TEXTE ÉTUDIÉ =>
++++++
François
Hollande s'entretient avec Jean-Marc Ayrault et Laurent Fabius
sur
la Syrie, le 28 août dernier à l'Élysée (photo Kenzo Tribouillard / AFP)
La note déclassifiée des renseignements
français rendue publique par Matignon n'apporte aucun élément nouveau sur
l'attaque chimique de la Ghouta.
Pour
dissiper les doutes quant à la responsabilité de Damas dans le massacre
chimique de la Ghouta, le Premier ministre Jean-Marc Ayrault
a rendu publiques, lundi, les informations des services de
renseignement français. Dans une "note de synthèse"
déclassifiée de neuf pages mise en ligne lundi soir, le gouvernement
expose les éléments lui permettant d'incriminer le régime syrien dans l'attaque
qui a fait au moins 281 morts (1 429 selon Washington). Après analyse
d'échantillons de sang et d'urine prélevés sur des victimes syriennes, les
services français confirment l'emploi d'un faible volume de gaz sarin par Damas
le 29 avril 2013 à Saraqeb (nord-ouest), et à la mi-avril 2013 à Jobar
(banlieue de Damas).
En
revanche, concernant l'attaque de grande ampleur perpétrée le 21 août à la
Ghouta, à laquelle Washington et Paris souhaiteraient riposter militairement,
le gouvernement français ne peut qu'"estimer" que le régime syrien a
lancé une "attaque associant moyens conventionnels et usage massif
d'agents chimiques". Sur quels éléments la note s'appuie-t-elle ? D'après
le document, des "renseignements crédibles" en provenance de
plusieurs partenaires (services secrets alliés, NDLR) font état de préparatifs
spécifiques de l'armée syrienne au cours des jours précédant le 21 août.
Destruction de preuves
Au
lendemain de l'attaque, le régime a conduit des frappes terrestres et aériennes
importantes sur la zone, et les militaires (syriens) ont déclenché des
incendies visant vraisemblablement à purifier l'atmosphère, assure le document,
sans pour autant sourcer ces informations. Pendant ce temps, les inspecteurs de
l'ONU se sont
vu refuser l'accès aux sites touchés durant plusieurs jours. Autant d'éléments
confirmant, selon la note, "une claire volonté de destruction des preuves
a posteriori".
++++++
DÉTAIL DE LA TÂCHE => Reprenez l'article sur la note déclassifiée des renseignements français concernant l'attaque chimique de la Ghouta, à partir de sa dernière phrase.
++++++
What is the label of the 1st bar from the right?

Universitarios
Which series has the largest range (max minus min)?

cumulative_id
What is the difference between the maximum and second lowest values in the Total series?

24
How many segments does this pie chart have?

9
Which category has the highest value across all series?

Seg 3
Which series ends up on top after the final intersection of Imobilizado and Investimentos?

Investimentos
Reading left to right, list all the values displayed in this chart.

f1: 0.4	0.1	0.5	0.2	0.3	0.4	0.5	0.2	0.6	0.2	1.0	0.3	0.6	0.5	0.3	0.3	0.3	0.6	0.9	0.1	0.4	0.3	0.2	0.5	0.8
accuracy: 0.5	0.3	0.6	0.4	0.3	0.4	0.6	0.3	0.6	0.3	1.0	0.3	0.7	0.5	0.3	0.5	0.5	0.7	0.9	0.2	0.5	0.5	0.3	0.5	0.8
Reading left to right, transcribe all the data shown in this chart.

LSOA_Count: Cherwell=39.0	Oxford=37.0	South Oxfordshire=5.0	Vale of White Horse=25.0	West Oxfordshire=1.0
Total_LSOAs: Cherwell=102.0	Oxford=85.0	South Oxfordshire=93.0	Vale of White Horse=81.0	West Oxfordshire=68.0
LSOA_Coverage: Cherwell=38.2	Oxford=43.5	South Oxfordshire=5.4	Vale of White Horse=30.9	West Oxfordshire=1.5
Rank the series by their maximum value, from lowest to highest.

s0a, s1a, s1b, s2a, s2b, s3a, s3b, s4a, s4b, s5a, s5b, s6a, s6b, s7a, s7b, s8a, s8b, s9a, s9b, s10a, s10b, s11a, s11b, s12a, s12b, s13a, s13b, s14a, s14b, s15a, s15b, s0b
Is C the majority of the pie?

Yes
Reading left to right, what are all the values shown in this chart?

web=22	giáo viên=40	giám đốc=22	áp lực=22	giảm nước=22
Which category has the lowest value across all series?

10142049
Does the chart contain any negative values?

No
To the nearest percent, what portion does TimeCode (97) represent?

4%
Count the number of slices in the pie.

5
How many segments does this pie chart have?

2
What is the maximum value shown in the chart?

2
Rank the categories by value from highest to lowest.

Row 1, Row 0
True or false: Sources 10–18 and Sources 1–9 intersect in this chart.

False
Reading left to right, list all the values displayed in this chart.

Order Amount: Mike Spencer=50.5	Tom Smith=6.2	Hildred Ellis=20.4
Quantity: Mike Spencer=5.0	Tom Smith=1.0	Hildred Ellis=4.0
++++++
ESPACE DE RÉPONSE =>
À
l'étude des cibles visées par l'attaque, les services concluent que "nul
autre que le régime ne pouvait s'en prendre ainsi à des positions stratégiques
pour l'opposition". Quant à la rébellion syrienne, accusée par Damas d'avoir
perpétré le massacre, le rapport estime qu'elle n'a pas les capacités de
stocker et d'utiliser ces agents chimiques, encore moins pour une attaque d'une
telle ampleur. Des éléments somme toute limités au regard des preuves promises
par Paris.
Manipulation
"Ce
document n'est pas une preuve, pas même un rapport brut des services de
renseignement français", affirme au Point.fr Éric Denécé, directeur du
Centre français de recherche sur le renseignement (CF2R). "Il s'agit d'une
synthèse gouvernementale de plusieurs papiers des services de renseignement
afin de manipuler l'opinion et les parlementaires", estime le spécialiste.
À la veille du débat à l'Assemblée nationale
sur la Syrie, qui doit avoir lieu mercredi, la classe politique française est
divisée sur la nécessité d'intervenir, la plupart des ténors de l'opposition
réclamant un vote au Parlement - hormis le président de l'UMP, Jean-François
Copé.
Pour
démontrer la gravité du massacre en Syrie, et donc l'urgence d'une riposte
militaire, le gouvernement n'a pas hésité à diffuser sur
le site du ministère de la Défense six des quarante-sept vidéos
amateurs des événements du 21 août, que les services français ont soigneusement
analysées. Sur ces images insoutenables, des dizaines de corps sans vie
allongés sur le sol, sans aucune trace de blessure apparente. Plusieurs vidéos
témoignent de l'agonie d'enfants, l'un en état de détresse respiratoire, un
autre saisi de convulsions musculaires ou encore d'hypersécrétion de salive.
Erreur de com
Des
signes cohérents avec une intoxication aux agents chimiques, affirme le
rapport, d'autant plus que les analyses techniques des services français
confirment que les débris de roquettes observés sur place concordent avec
l'usage de gaz neurotoxiques. Problème, cette conclusion n'est plus à
démontrer, l'ONG Médecins sans frontières ayant révélé l'utilisation de gaz
chimique dès le samedi 24 août. L'Iran et même Damas ont depuis évoqué l'usage
d'agent neurotoxique en Syrie, mais en accusant l'opposition.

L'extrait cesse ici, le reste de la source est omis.